Remote caching is an advanced feature that requires significant experimentation to get right. Remote caching is generally not recommended unless remote runners are not possible in your setup. Remote caching does not cache everything in your build, and is very difficult to debug when it doesn't work. Remote caching also does not allow concurrent writes, and can be tricky to use in a mix of main vs PR CI builds.

Remote runners (either self-managed, or Earthly Satellites) are faster, and easier to set up because the cache does not need any transferring between runs (allowing for the entire build to be cached efficiently), cache mounts are correctly persisted, and concurrent access is built-in.

For a comparison between remote runners and remote caching, see the Caching page.

Earthly has the ability to share cache between different isolated CI runs and even with developers via remote caching. This page goes through the available features, common use-cases and situations where remote caching is most useful.

Remote caching is made possible by storing intermediate steps of a build in a cloud-based Docker registry. This cache can then be downloaded on another machine in order to skip common parts.

When to use remote caching

Remote caching should be used in the following circumstances:

  • When remote runners are not possible in your setup

  • When preserving cache mounts is not needed

  • When caching only part of the build is sufficient

  • When you want to cache compute-intensive steps, but not download-intensive steps

  • When concurrent writing to the cache is not important

  • When you are willing to experiment with the various settings to get the best performance

When NOT to use remote caching

Remote caching should NOT be used in the following circumstances:

  • When remote runners are possible in your setup

  • When preserving cache mounts is needed

  • When caching the entire build is useful

  • When you want to cache download-intensive steps too, not just compute-intensive steps

  • If you want a simple setup that just works and does not require significant debugging

Types of remote cache

Earthly makes available two types of remote caching:

For a summary of the differences see comparison between inline and explicit cache.

Compatibility with major registry providers

Not all registries support the needed manifest formats to allow the usage of each kind of cache.
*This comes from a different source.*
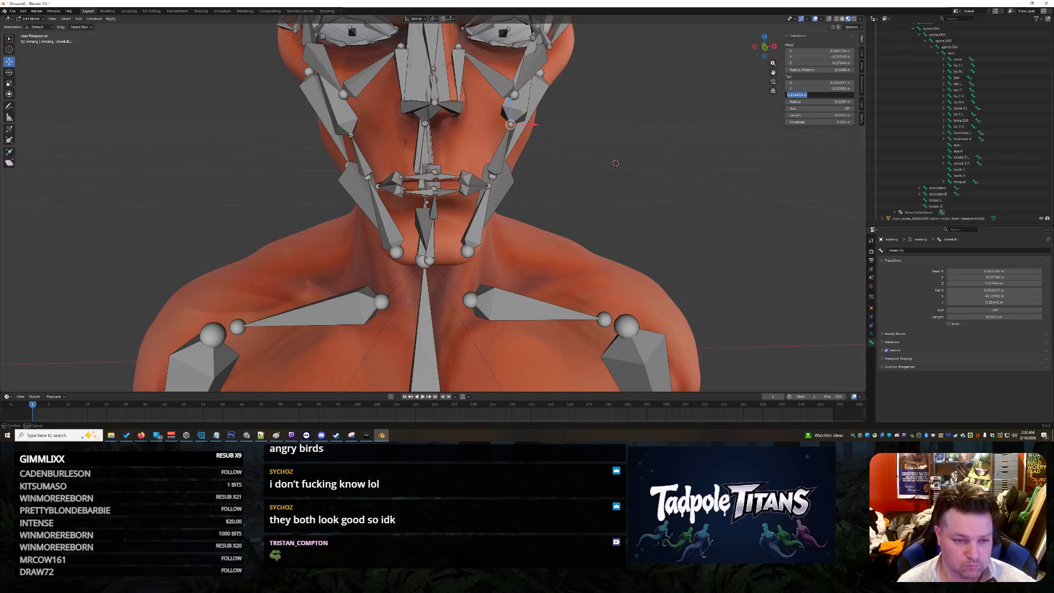
key(ctrl+v)
key(ctrl+z)
key(Return)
Here is a compatibility matrix for many popular registries:

Registry
Supports Inline Cache
Supports Explicit Cache
Notes

AWS ECR

https://github.com/aws/containers-roadmap/issues/876

Google GCR

Google Artifact Registry

Azure ACR

Docker Hub

GitHub Container Registry

GitLab Container Registry

Self-Hosted registry:2

JFrog Artifactory

Only versions > 7.31.10 work, due to https://www.jfrog.com/jira/browse/RTFACT-26179

Inline cache

Inline caching is the easiest to configure. It essentially makes use of any image already being pushed to the registry and adds some very small metadata (a few KiB) as part of its configuration about how Earthly is able to reuse that image for future runs.

The key benefit of this approach is that you get the upload for free if you anyway push images to the registry.

How to use inline caching

In order to enable inline caching, add --use-inline-cache --save-inline-cache in your invocation of earthly when you --push, or --use-inline-cache otherwise. When --use-inline-cache --save-inline-cache --push flags are specified, the use of the cache will be read-write.
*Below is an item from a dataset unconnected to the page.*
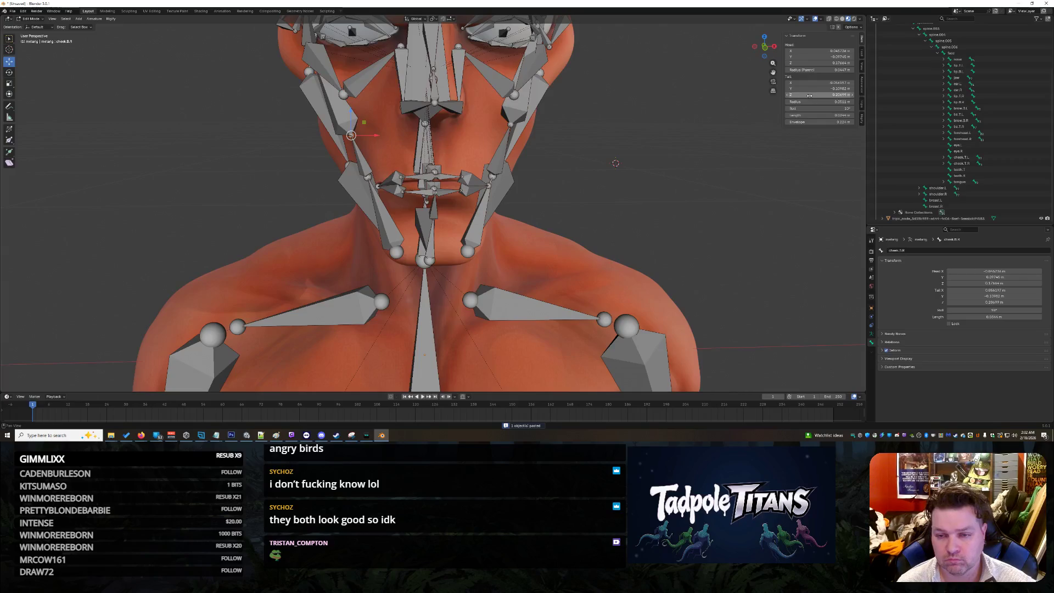
key(Return)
Use a read-only inline cache (on a developer's computer or in PR builds):

earthly --use-inline-cache +some-target

Use a read-write inline cache (typically in master/main branch builds):

earthly --use-inline-cache --save-inline-cache --push +some-target

The options mentioned above are also available as environment variables. See Earthly command reference for more information.

The way this works underneath is that Earthly uses SAVE IMAGE --push declarations as source and destination for any inline cache.
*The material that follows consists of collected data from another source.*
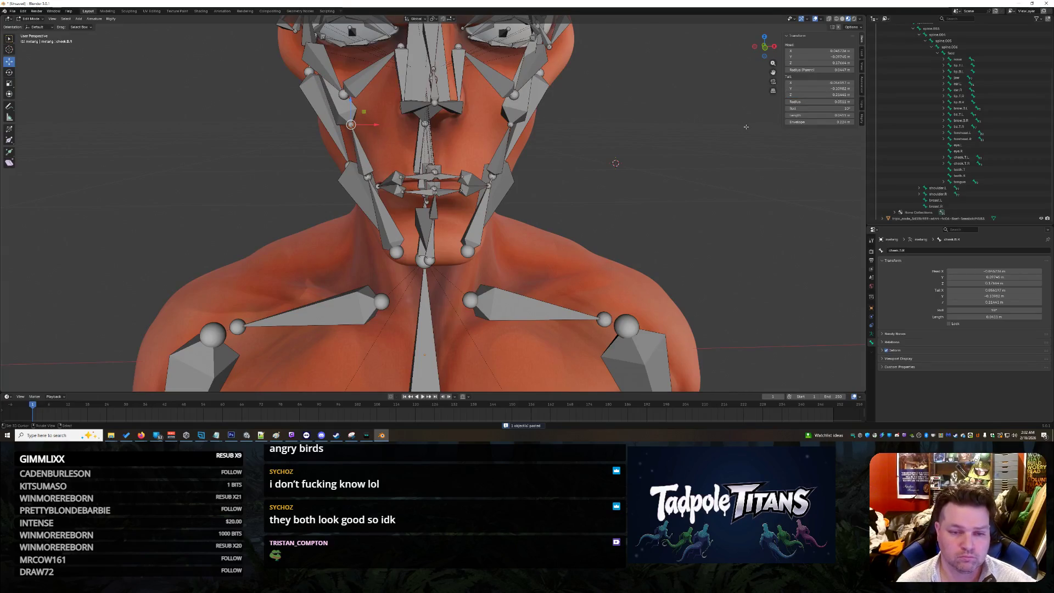
mouse_move(727, 144)
middle_down()
mouse_move(613, 162)
mouse_move(666, 150)
middle_up()
scroll(665, 146, down, 5)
In case different Docker tags are used in branch or PR builds, it is possible to use additional cache sources via SAVE IMAGE --cache-from=.... This may be useful so that PR builds are able to use the main branch cache. Here is a simple example:

FROM ...
...
ARG BRANCH=master
SAVE IMAGE --cache-from=mycompany/myimage:master --push mycompany/myimage:$BRANCH

The --use-inline-cache flag is required to enable importing existing caches, and the --save-inline-cache flag is required to enable exporting images to the remote cache.

Since VERSION 0.6 the inline cache is only exported to images that are connected to the initial target through a chain of BUILD commands.

Optimizing inline cache performance

Inline caching is very easy to use, however it can also turn out to be ineffective for some builds. One limitation is that only the layers that end up in uploaded images are actually used. Certain intermediate layers (e.g. targets only used for compiling binaries) will not exist.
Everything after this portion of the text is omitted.